La maison, certes, était moins agréable quand Ludovic Garneau s’y trouvait, bien qu’il y prît de moins en moins de place. Michel s’en rendait compte. Sans se demander pourquoi, il sentait que la présence de son père lui était lourde à supporter et qu’elle était indifférente à sa mère. Cela était venu, s’était accentué à mesure que Michel grandissait. Le serre-frein était de plus en plus taciturne et aussi, hélas ! de plus en plus adonné à l’alcool. Les jours de repos, il disparaissait tout à fait, ne rentrant que pour dormir. L’enfant ne songeait pas à s’en plaindre tant cela lui était devenu normal. Hélène, elle, ne semblait trouver rien à redire. Elle ne s’absentait pas souvent et jamais pour longtemps ; de rares courses au marché ou aux magasins de la ville, de plus rares visites à des parents ou à des connaissances. Mais dès que son homme était au logis, elle ne chantait plus.

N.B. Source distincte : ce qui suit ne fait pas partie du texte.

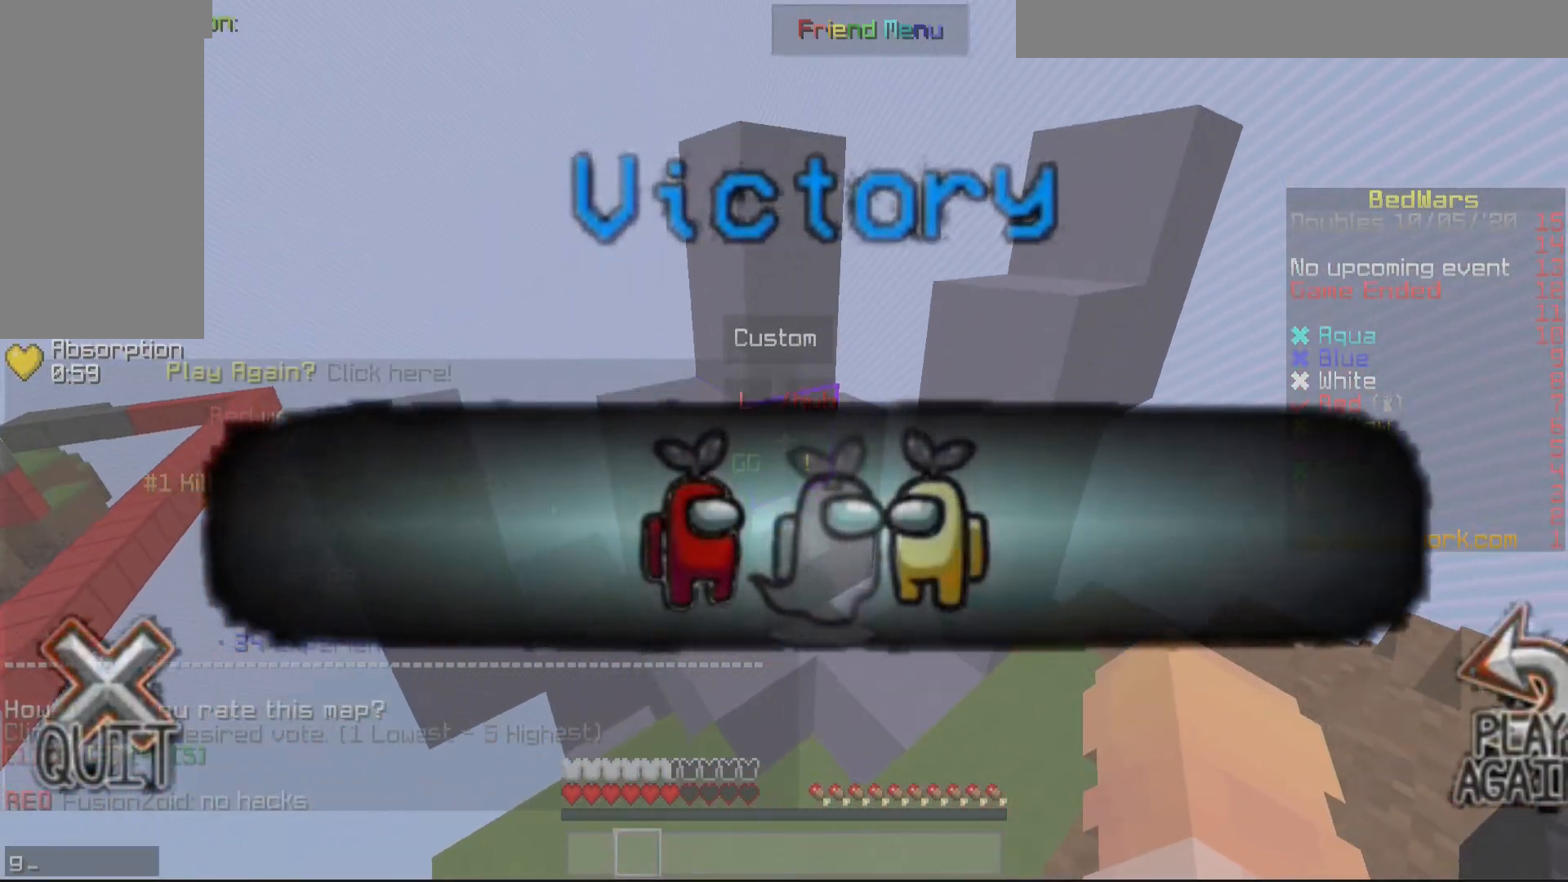
{"keys": [], "mouse": [], "events": []}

De sorte que le parrain prenait dans l’esprit de Michel une importance accrue. Il se créait entre le brasseur d’affaires et l’enfant une espèce d’amitié imprévue, faite de curiosité amusée chez le premier et de confiance admirative chez le second. De la part de Michel ce sentiment répondait en outre au besoin instinctif d’avoir un confident bénévole, qui ne fût pas de son âge, et qui fût un homme ; car entre son père et lui aucune intimité n’existait. Quant à monsieur Lacerte, il était sans enfant. Sevré apparemment de toute satisfaction sentimentale, il reportait sur son filleul tout ce qu’il y avait en lui de tendresse masculine. Originaire de Maskinongé, lui aussi, il connaissait depuis toujours Hélène Germain et sa famille ; quand la mère Germain était morte, peu de mois après le mariage, elle avait, disait-on, laissé quelque argent que la nouvelle madame Garneau avait confié à monsieur Lacerte, contre le gré de son mari. Lorsque Hélène l’avait voulu comme parrain de Michel, Ludovic s’y était d’abord opposé ; mais l’agent avait montré tant de joie, et tant de générosité — il s’était chargé de la layette — que tout s’était bien passé.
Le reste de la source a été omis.